The Cloning of Joanna May is a 1989 science fiction novel by Fay Weldon.
Joanna May was once married to Carl May, the wealthy CEO of a nuclear energy corporation, but they have been divorced for ten years after Joanna was caught in an incidental love affair. Carl arranged an "accident" for the lover and summarily locked Joanna out of all their homes, consigning her to an apartment. Since then, Carl May has done everything in his power to make Joanna's life difficult. When Joanna decides she's had enough, and pays a visit to her former husband, she is in for a surprise – Carl May has made several clones of her. Carl plans to take one or more of the clones as Joanna's replacement. The clones have been raised by foster parents without knowing each other. Each has become an archetype: an active career woman, a model with an icy disdain for men, a childless married woman contemplating an affair, and a mother trying to protect her children from their violent father. Carl's plans backfire when they meet each other and their "mother".
Sub-plots in the book involve Carl's current mistress, a "kept woman" passed from one rich patron to another, and Carl's past life. He was brought to the UK as a boy from Eastern Europe and abused by foster parents to the point where he was kept in a cage next to a dog. He was freed only when the foster parents were arrested for cruelty to animals. Nobody cared about him as a boy and as a result, he cares nothing for others.

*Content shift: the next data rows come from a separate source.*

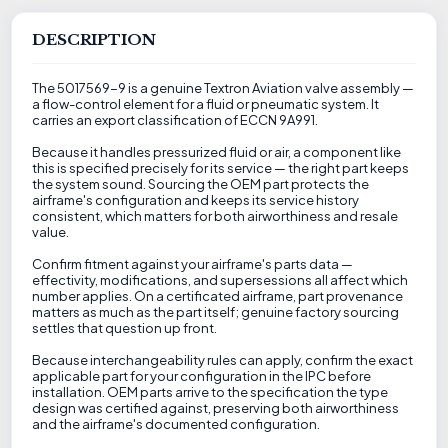
DESCRIPTION
The 5017569-9 is a genuine Textron Aviation valve assembly —
a flow-control element for a fluid or pneumatic system. It
carries an export classification of ECCN 9A991.
Because it handles pressurized fluid or air, a component like
this is specified precisely for its service — the right part keeps
the system sound. Sourcing the OEM part protects the
airframe's configuration and keeps its service history
consistent, which matters for both airworthiness and resale
value.
Confirm fitment against your airframe's parts data —
effectivity, modifications, and supersessions all affect which
number applies. On a certificated airframe, part provenance
matters as much as the part itself; genuine factory sourcing
settles that question up front.
Because interchangeability rules can apply, confirm the exact
applicable part for your configuration in the IPC before
installation. OEM parts arrive to the specification the type
design was certified against, preserving both airworthiness
and the airframe's documented configuration.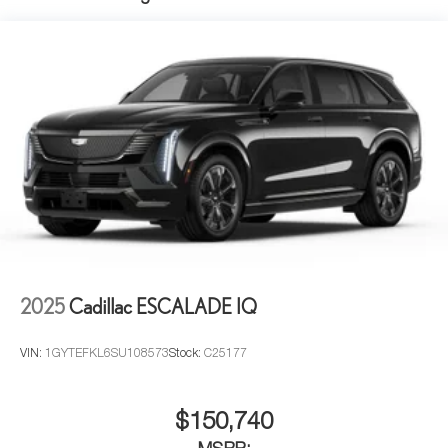
2025
Cadillac ESCALADE IQ
VIN:
1GYTEFKL6SU108573
Stock:
C25177
$150,740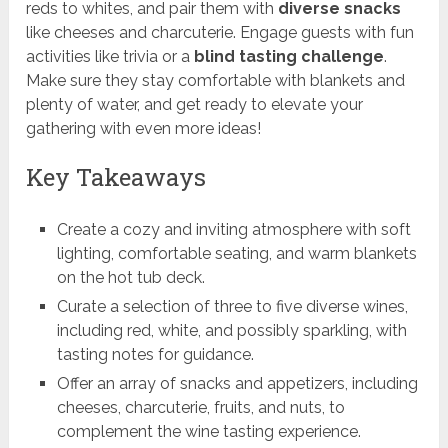
reds to whites, and pair them with
diverse snacks
like cheeses and charcuterie. Engage guests with fun
activities like trivia or a
blind tasting challenge
.
Make sure they stay comfortable with blankets and
plenty of water, and get ready to elevate your
gathering with even more ideas!
Key Takeaways
Create a cozy and inviting atmosphere with soft
lighting, comfortable seating, and warm blankets
on the hot tub deck.
Curate a selection of three to five diverse wines,
including red, white, and possibly sparkling, with
tasting notes for guidance.
Offer an array of snacks and appetizers, including
cheeses, charcuterie, fruits, and nuts, to
complement the wine tasting experience.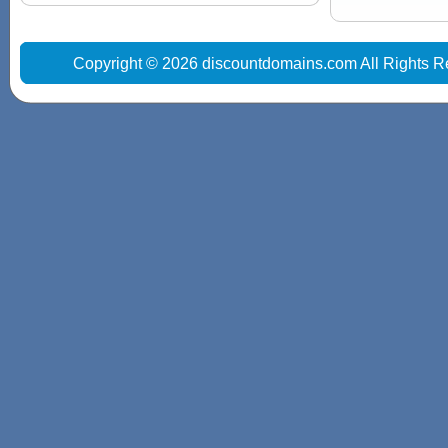
Copyright © 2026 discountdomains.com All Rights R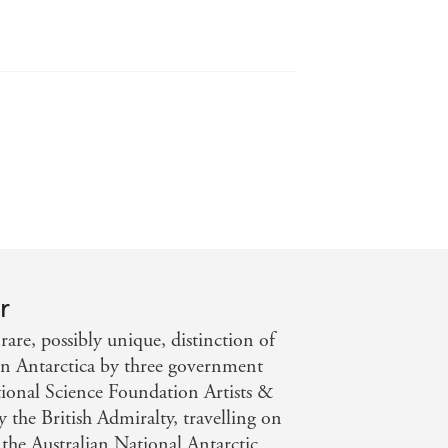
 on holiday, you will be chilled,
 Times
r
are, possibly unique, distinction of
r in Antarctica by three government
onal Science Foundation Artists &
 the British Admiralty, travelling on
e Australian National Antarctic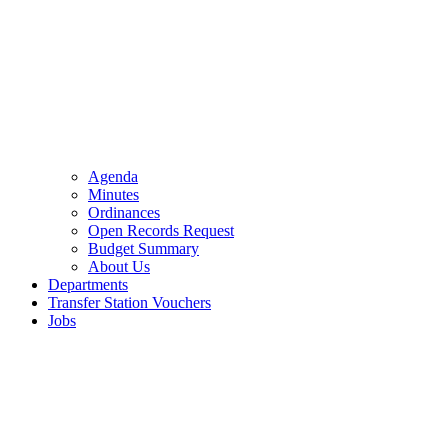
Agenda
Minutes
Ordinances
Open Records Request
Budget Summary
About Us
Departments
Transfer Station Vouchers
Jobs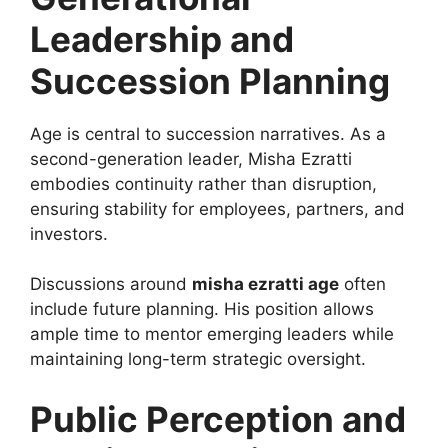
Leadership and
Succession Planning
Age is central to succession narratives. As a
second-generation leader, Misha Ezratti
embodies continuity rather than disruption,
ensuring stability for employees, partners, and
investors.
Discussions around
misha ezratti age
often
include future planning. His position allows
ample time to mentor emerging leaders while
maintaining long-term strategic oversight.
Public Perception and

The book was adapted into a two-part television serial for ITV in 1992, directed by Philip Saville. The first part was broadcast on ITV at 9 pm on Sunday 26 January 1992, with the second being shown the following Sunday. It starred Patricia Hodge and Brian Cox as Joanna and Carl May, with Peter Capaldi as Joanna's doomed lover. It was nominated for a Royal Television Society award for Best Production Design in 1992.
One of the main differences between the book and television version was the number of clones of Joanna May. The book has four clones, while the television series has three, the career woman (programming computers instead of working in media), the model, and the abused mother. The clones were played by three different actresses who only superficially resembled each other, the main common feature being red hair. Some of these, as explained by a scientist, were due to using different host cells for the DNA.
Carl's demise in the television version is also different. In the book he dies of radiation poisoning after swimming in a cooling pond at a reactor to demonstrate how safe it is, unaware that hostile parties have tampered with the radiation counters to make the water appear safe when it is deadly. In the television version he drowns, but seems to do so as the clones mysteriously appear in the water around him, dragging him down.